= TASK BRIEF =
The answer must consist only of the lines from the line with "index pip: (277, 182)" to the line with "pinky tip: (305, 158)", both included, exactly as they stand below.

= AVAILABLE DATA =
---

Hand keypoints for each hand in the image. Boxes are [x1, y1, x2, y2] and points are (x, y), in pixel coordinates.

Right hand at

---

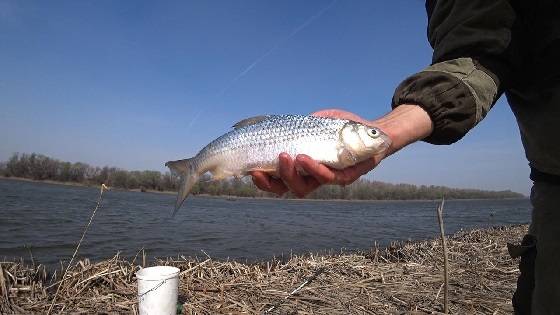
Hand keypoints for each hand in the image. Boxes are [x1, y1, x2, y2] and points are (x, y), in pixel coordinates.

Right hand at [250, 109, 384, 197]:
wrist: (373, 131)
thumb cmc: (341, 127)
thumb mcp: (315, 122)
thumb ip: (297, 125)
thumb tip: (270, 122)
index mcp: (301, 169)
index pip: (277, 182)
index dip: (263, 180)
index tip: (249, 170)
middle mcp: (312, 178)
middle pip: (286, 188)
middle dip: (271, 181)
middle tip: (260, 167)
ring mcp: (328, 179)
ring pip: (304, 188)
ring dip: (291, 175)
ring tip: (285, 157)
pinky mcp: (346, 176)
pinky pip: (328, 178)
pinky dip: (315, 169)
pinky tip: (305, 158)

---

= SOLUTION FOR THIS TASK =
index pip: (277, 182)
index dip: (263, 180)
index tip: (249, 170)
middle mcp: (312, 178)
middle pip: (286, 188)
middle dip: (271, 181)
middle tip: (260, 167)
ring mcp: (328, 179)
ring pip: (304, 188)
ring dip: (291, 175)
ring tip: (285, 157)
pinky mcp: (346, 176)
pinky pip: (328, 178)
pinky dip: (315, 169)
pinky tip: (305, 158)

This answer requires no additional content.